**Try it:** The full set of records must be returned exactly, character for character.

═══ Material provided

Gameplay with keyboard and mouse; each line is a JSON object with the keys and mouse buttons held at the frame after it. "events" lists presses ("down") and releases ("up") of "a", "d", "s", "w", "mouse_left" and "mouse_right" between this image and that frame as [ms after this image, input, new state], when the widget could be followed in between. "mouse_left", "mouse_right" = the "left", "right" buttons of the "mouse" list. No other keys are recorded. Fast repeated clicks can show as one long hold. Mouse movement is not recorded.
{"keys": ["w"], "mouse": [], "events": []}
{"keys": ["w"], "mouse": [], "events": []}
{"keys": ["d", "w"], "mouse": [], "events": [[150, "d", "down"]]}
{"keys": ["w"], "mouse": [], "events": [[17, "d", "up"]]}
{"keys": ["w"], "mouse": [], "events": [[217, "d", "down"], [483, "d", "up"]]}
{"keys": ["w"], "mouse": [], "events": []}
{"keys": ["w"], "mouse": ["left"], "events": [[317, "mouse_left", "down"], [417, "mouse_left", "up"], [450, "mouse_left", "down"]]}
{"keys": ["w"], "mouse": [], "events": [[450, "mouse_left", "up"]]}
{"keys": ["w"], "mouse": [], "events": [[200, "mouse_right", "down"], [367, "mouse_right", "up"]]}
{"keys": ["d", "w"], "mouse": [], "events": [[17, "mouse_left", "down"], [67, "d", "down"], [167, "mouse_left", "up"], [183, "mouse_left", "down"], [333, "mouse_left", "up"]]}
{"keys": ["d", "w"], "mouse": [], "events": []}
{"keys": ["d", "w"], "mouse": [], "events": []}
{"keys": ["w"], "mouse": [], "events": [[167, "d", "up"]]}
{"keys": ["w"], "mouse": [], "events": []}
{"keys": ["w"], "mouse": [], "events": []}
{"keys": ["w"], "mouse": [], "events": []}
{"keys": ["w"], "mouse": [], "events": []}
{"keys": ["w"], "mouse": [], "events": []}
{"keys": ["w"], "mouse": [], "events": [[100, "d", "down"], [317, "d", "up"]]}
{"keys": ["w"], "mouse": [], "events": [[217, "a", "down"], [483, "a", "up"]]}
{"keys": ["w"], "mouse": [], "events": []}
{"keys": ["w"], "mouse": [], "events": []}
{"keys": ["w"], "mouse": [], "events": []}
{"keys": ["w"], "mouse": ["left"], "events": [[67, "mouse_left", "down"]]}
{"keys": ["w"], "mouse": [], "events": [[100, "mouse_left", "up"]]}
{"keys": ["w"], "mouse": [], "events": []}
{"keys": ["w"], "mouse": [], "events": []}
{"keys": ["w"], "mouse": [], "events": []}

══════

**Output for this exercise:**
Gameplay with keyboard and mouse; each line is a JSON object with the keys and mouse buttons held at the frame after it. "events" lists presses ("down") and releases ("up") of "a", "d", "s", "w", "mouse_left" and "mouse_right" between this image and that frame as [ms after this image, input, new state], when the widget could be followed in between. "mouse_left", "mouse_right" = the "left", "right" buttons of the "mouse" list. No other keys are recorded. Fast repeated clicks can show as one long hold. Mouse movement is not recorded.
{"keys": ["w"], "mouse": [], "events": []}
{"keys": ["w"], "mouse": [], "events": []}
{"keys": ["d", "w"], "mouse": [], "events": [[150, "d", "down"]]}
{"keys": ["w"], "mouse": [], "events": [[17, "d", "up"]]}
{"keys": ["w"], "mouse": [], "events": [[217, "d", "down"], [483, "d", "up"]]}
{"keys": ["w"], "mouse": [], "events": []}
{"keys": ["w"], "mouse": ["left"], "events": [[317, "mouse_left", "down"], [417, "mouse_left", "up"], [450, "mouse_left", "down"]]}
{"keys": ["w"], "mouse": [], "events": [[450, "mouse_left", "up"]]}
{"keys": ["w"], "mouse": [], "events": [[200, "mouse_right", "down"], [367, "mouse_right", "up"]]}
{"keys": ["d", "w"], "mouse": [], "events": [[17, "mouse_left", "down"], [67, "d", "down"], [167, "mouse_left", "up"], [183, "mouse_left", "down"], [333, "mouse_left", "up"]]}
{"keys": ["d", "w"], "mouse": [], "events": []}
{"keys": ["d", "w"], "mouse": [], "events": []}
{"keys": ["w"], "mouse": [], "events": [[167, "d", "up"]]}
{"keys": ["w"], "mouse": [], "events": []}
{"keys": ["w"], "mouse": [], "events": []}
{"keys": ["w"], "mouse": [], "events": []}
{"keys": ["w"], "mouse": [], "events": []}
{"keys": ["w"], "mouse": [], "events": []}
{"keys": ["w"], "mouse": [], "events": [[100, "d", "down"], [317, "d", "up"]]}
{"keys": ["w"], "mouse": [], "events": [[217, "a", "down"], [483, "a", "up"]]}
{"keys": ["w"], "mouse": [], "events": []}
{"keys": ["w"], "mouse": [], "events": []}
{"keys": ["w"], "mouse": [], "events": []}
{"keys": ["w"], "mouse": ["left"], "events": [[67, "mouse_left", "down"]]}
{"keys": ["w"], "mouse": [], "events": [[100, "mouse_left", "up"]]}
{"keys": ["w"], "mouse": [], "events": []}
{"keys": ["w"], "mouse": [], "events": []}
{"keys": ["w"], "mouse": [], "events": []}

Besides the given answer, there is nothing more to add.